Corri, I've read and re-read your posts and all I can do is smile. You probably think I'm nuts, but you know what? You grew up. Practically overnight. I can't remember the day (or night) when I had this lightning bolt realization either, but when I did, it pretty much paralyzed me. I still can't fathom why it took so long for me to completely grasp the idea of treating others the way I want to be treated. I must be the biggest dumba$$ west of the Mississippi or something.
Authenticity. Easy to spell and say, hard as hell to live out. If it helps you, I struggle with this issue every damn day of my life too. When this question means the most is when I'm in the midst of a huge quandary and the stakes are high--either for me or someone else. I know that what I say is a complete and utter reflection of me, and it compels me to communicate honestly with others.
There are people who make this job damn tough for me to do. But the only way (and I mean ONLY) to get deeper with others is to be vulnerable and give others what we say we are, who we are and to level with them openly and fairly.
It sure as hell doesn't mean you answer that colleague's question, "Do these pants make my butt look fat?" What it does mean is that when you have the opportunity to share more of yourself (and it is requested of you) that you share with the goal of building intimacy and building trust with another human being.
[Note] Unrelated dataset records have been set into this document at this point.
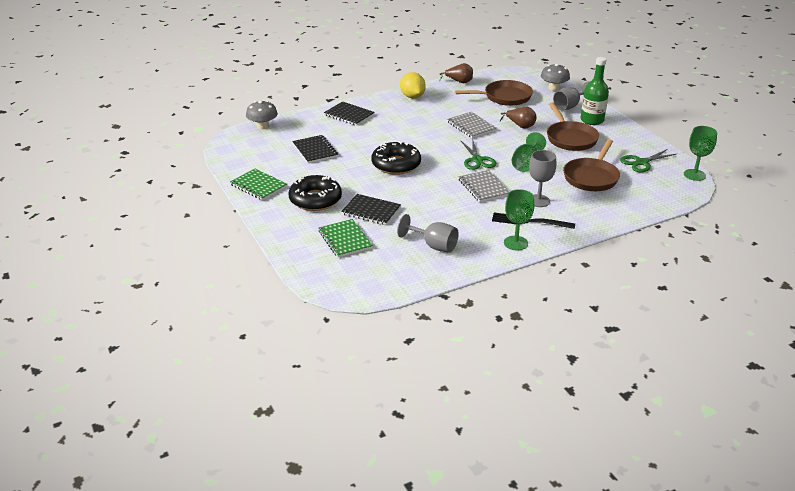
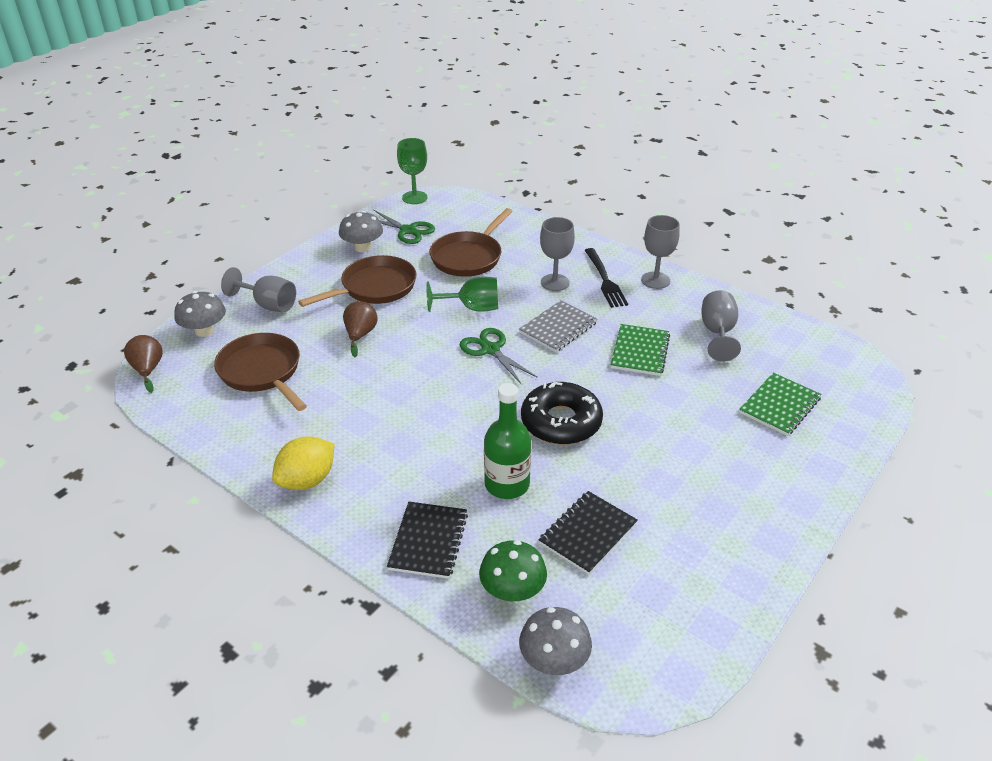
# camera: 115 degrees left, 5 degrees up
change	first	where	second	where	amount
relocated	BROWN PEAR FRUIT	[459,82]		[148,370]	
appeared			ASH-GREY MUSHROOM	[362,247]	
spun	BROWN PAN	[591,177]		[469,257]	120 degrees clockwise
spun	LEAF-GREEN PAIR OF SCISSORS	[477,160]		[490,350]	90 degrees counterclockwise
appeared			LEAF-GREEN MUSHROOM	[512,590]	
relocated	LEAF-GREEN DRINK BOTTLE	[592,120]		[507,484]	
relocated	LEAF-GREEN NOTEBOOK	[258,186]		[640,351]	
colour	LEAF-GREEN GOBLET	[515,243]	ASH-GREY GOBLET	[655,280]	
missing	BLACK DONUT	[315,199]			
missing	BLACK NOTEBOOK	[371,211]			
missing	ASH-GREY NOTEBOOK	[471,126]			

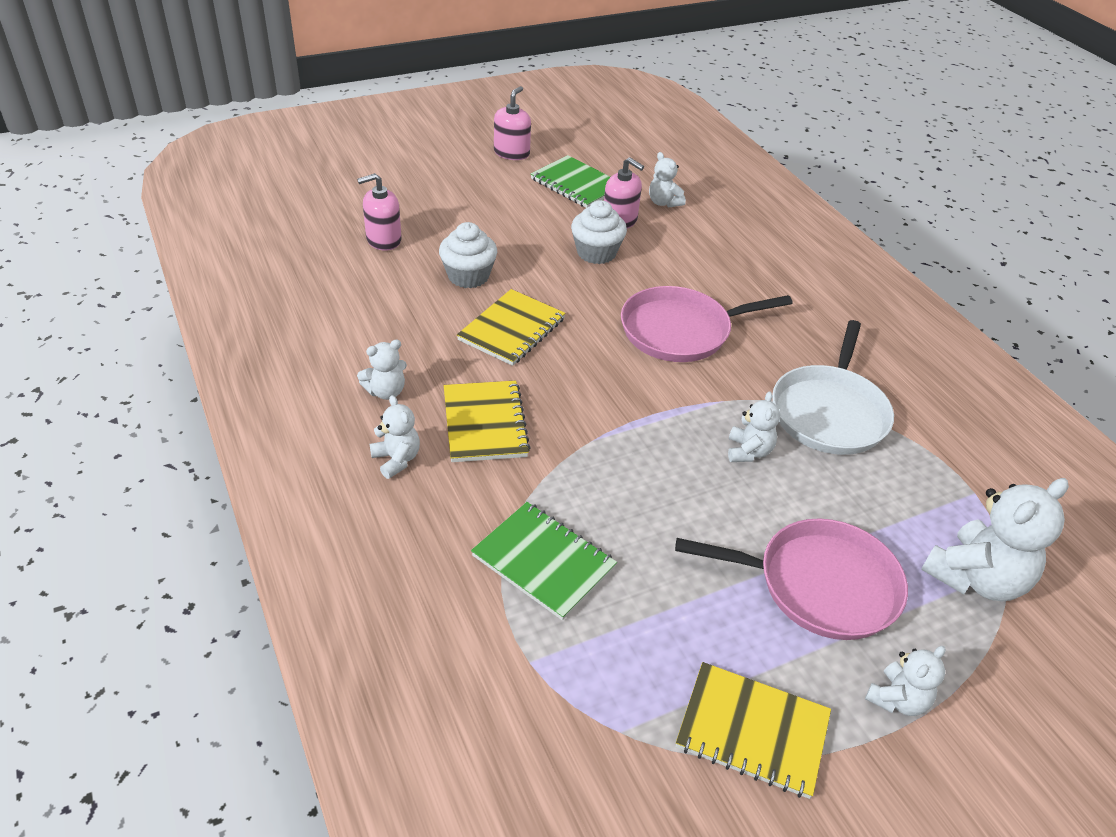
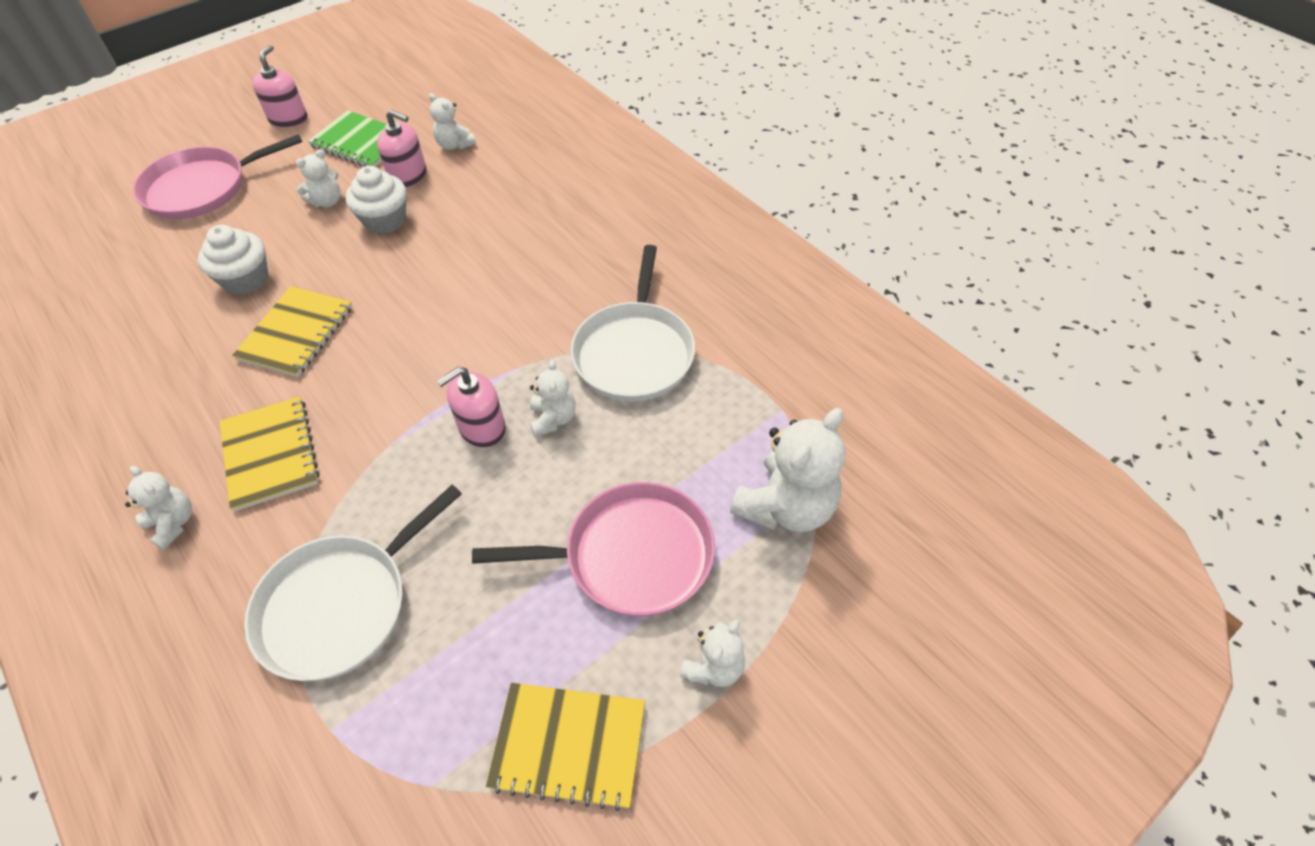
# camera: 10 degrees left, 10 degrees up
change	first	where	second	where	amount
relocated	ROSE-PINK PAN	[681,331]		[202,188]	
exchanged	LEAF-GREEN NOTEBOOK	[544,561]	WHITE PAN	[341,605]	
relocated	WHITE STUFFED BEAR	[386,391]		[327,201]	
relocated	ROSE-PINK PUMP BOTTLE	[383,240]		[482,428]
Being a pretty strong female, I KNOW how hard it is to be vulnerable and let others know what you're feeling. Trust me--this is not my strong suit at all, but I'm improving. So far, I haven't experienced more hurt than what hurt has been doled out over the past 4 years. I'm pretty sure that being vulnerable isn't high on my list of deadly sins (as perceived by others).
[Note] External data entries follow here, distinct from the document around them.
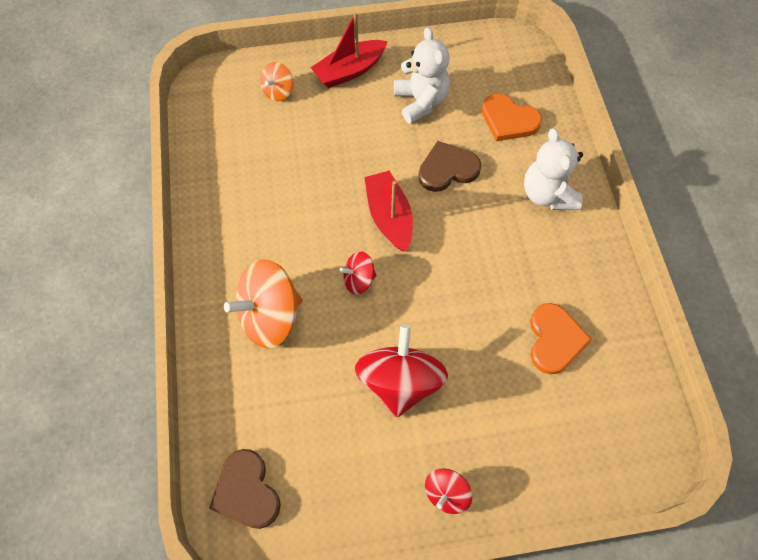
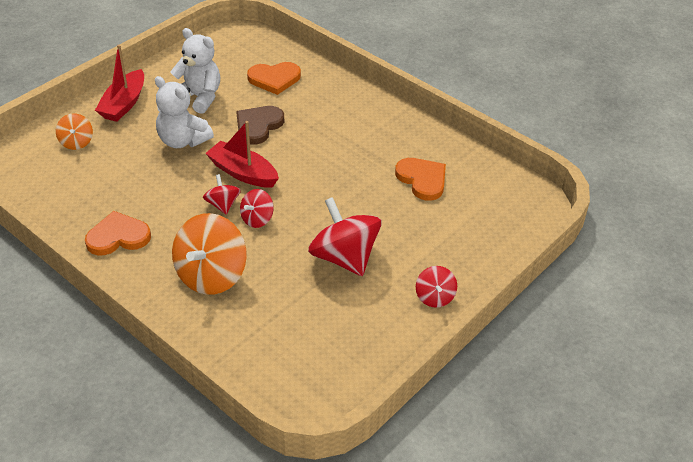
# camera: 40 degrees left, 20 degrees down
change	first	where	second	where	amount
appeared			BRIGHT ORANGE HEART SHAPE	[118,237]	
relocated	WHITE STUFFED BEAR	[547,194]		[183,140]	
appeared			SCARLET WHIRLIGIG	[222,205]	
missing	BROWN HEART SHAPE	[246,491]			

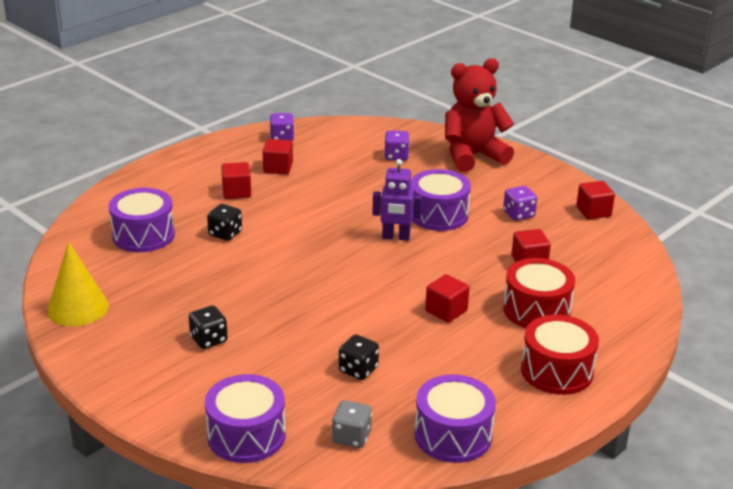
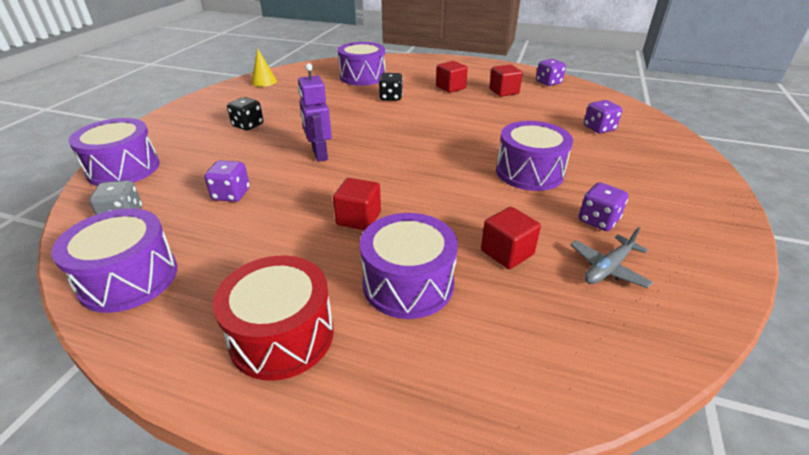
# camera: 65 degrees right, 5 degrees up
change	first	where	second	where	amount
colour	BLACK GAME DIE	[358,370]	VIOLET GAME DIE	[231,194]	
size	GOLDEN CONE	[78,308]		[264,82]	x0.61
relocated	VIOLET TOY ROBOT	[396,237]		[319,154]	
colour	SCARLET SNARE DRUM	[536,310]	VIOLET SNARE DRUM	[408,283]	
appeared			ASH-GREY AEROPLANE	[608,268]	
missing	SCARLET STUFFED BEAR	[473,156]			
missing	SCARLET SOLID CUBE	[593,212]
IMHO, we can't ever be perfectly authentic. We can sure set the bar at that level, though.
I think back to times in my now defunct marriage... where I chose not to be authentic for whatever lame ass reason I allowed to delude myself. At some point, I saw that Mr. W. continued to do things because I had never spoken up authentically--and even though he did the same to me, it was unfair of me to do.
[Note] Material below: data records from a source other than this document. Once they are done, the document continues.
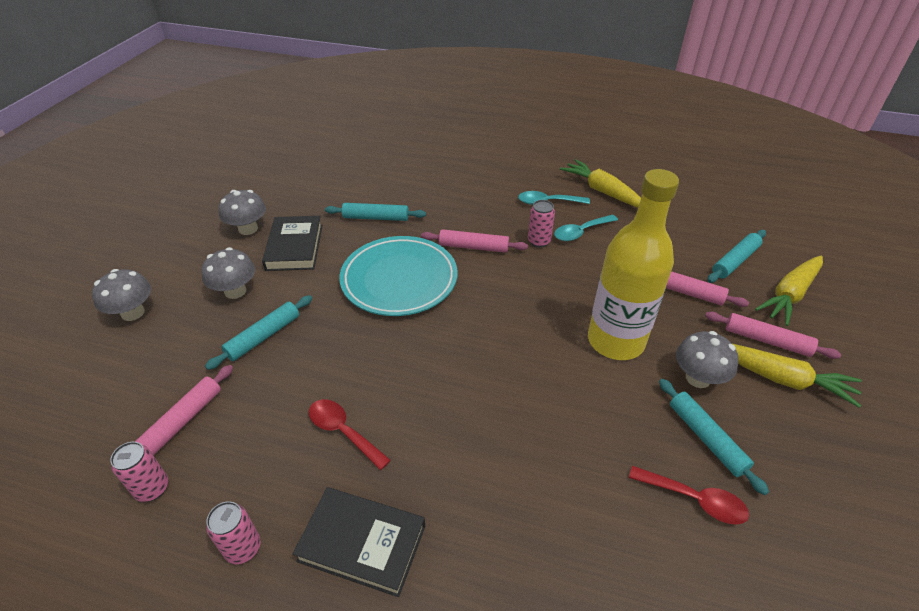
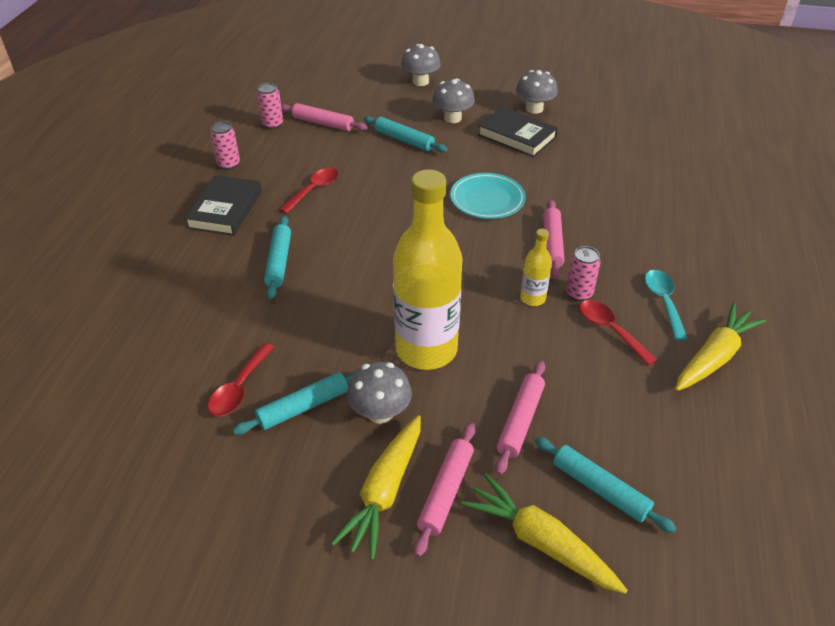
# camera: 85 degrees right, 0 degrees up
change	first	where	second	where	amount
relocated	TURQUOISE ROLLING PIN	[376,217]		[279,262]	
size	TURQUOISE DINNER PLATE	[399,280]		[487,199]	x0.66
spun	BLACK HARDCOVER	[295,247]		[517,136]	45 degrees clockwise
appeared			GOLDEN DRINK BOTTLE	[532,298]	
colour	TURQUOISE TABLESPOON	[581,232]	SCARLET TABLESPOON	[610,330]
The enlightened Corri and Betsey would do things differently now. I find myself choosing a different way of putting myself out there... for example, I share my "problem" and associated feelings and give others the chance to either respond or not. Their feelings and actions don't necessarily equate to deal breakers, but they do give us a template in problem solving where we both have a contribution to the solution without being master manipulators and control freaks.
When I'm at my absolute worst, I recognize that my gravitation toward control means I'm feeling fearful--and then I ask myself a series of questions to see whether or not the fear is based on a past conditioned response or it's valid in the present. Typically, that cycle keeps me from going after control and getting in other people's faces. Like you said, controlling my own thoughts and actions is a full time job for me. I'd prefer to do most of my manic thinking under wraps?
Choices. It's all about choices. And every choice has a consequence--consequences aren't always bad and they don't have to equate to punishment. Choices are good. And when you can get to the point where you realize that every stinking communication you have with someone else is about a choice, it makes things seem a whole lot more defined and manageable.
My guess is once you get through processing "the truth about Corri", you'll find that libido kick right back into gear. After all, what could be more heady than showing a guy what is really in your heart and being shown that you're awesome just the way you are? I swear, I'd be all over him like stink on crap...
Take care and go easy on yourself. It gets better from here. Trust me. I've got almost 5 years on you, and they just keep getting better.
Hugs,
Betsey
"There are only 2 ways to live your life. One is as though nothing is a miracle. The other is as though everything is a miracle."